# Task description
Copy the data verbatim from the line that contains "Page size: 1241x1754." through the line that contains "text customer as", inclusive.

-------- Supplied records

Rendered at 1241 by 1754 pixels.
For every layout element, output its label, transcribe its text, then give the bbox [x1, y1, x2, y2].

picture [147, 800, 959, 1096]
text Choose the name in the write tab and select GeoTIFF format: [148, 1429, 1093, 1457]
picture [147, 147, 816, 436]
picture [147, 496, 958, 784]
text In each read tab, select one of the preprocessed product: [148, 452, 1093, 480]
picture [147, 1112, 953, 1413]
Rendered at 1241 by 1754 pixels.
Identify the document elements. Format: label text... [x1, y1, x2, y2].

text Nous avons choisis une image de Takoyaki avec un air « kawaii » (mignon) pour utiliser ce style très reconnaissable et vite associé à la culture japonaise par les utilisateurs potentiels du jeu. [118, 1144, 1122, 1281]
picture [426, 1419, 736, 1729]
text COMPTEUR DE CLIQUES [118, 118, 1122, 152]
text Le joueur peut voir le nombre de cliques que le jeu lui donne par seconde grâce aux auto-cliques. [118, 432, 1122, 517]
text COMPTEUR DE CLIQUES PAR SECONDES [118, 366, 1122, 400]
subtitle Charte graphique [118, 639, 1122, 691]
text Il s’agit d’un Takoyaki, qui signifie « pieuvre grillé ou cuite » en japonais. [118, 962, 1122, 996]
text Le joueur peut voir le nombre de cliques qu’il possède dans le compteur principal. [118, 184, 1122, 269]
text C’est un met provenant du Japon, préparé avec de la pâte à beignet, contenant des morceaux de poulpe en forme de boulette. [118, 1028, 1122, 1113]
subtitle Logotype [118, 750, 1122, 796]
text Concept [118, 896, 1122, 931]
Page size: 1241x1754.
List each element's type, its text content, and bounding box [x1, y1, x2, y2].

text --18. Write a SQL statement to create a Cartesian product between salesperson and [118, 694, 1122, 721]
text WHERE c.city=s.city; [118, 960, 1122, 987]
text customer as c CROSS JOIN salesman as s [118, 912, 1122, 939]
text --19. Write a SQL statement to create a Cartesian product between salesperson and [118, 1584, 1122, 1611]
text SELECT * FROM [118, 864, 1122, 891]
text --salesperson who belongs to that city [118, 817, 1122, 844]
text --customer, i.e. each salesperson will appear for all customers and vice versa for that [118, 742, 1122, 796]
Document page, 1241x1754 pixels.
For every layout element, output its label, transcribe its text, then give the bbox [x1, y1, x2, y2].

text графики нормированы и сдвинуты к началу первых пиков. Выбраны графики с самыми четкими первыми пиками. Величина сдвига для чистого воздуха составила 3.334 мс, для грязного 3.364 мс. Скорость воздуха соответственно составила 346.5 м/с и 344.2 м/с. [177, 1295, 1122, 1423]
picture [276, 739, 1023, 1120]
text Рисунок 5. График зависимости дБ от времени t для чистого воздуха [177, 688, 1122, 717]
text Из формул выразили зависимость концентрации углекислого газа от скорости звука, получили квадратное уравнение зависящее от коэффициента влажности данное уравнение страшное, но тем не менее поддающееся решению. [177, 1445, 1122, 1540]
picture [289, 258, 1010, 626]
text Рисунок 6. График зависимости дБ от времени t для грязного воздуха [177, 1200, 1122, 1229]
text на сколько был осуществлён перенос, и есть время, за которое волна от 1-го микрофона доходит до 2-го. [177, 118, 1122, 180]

----------------

# Task response
Page size: 1241x1754.
List each element's type, its text content, and bounding box [x1, y1, x2, y2].

text --18. Write a SQL statement to create a Cartesian product between salesperson and [118, 694, 1122, 721]
text WHERE c.city=s.city; [118, 960, 1122, 987]
text customer as c CROSS JOIN salesman as s [118, 912, 1122, 939]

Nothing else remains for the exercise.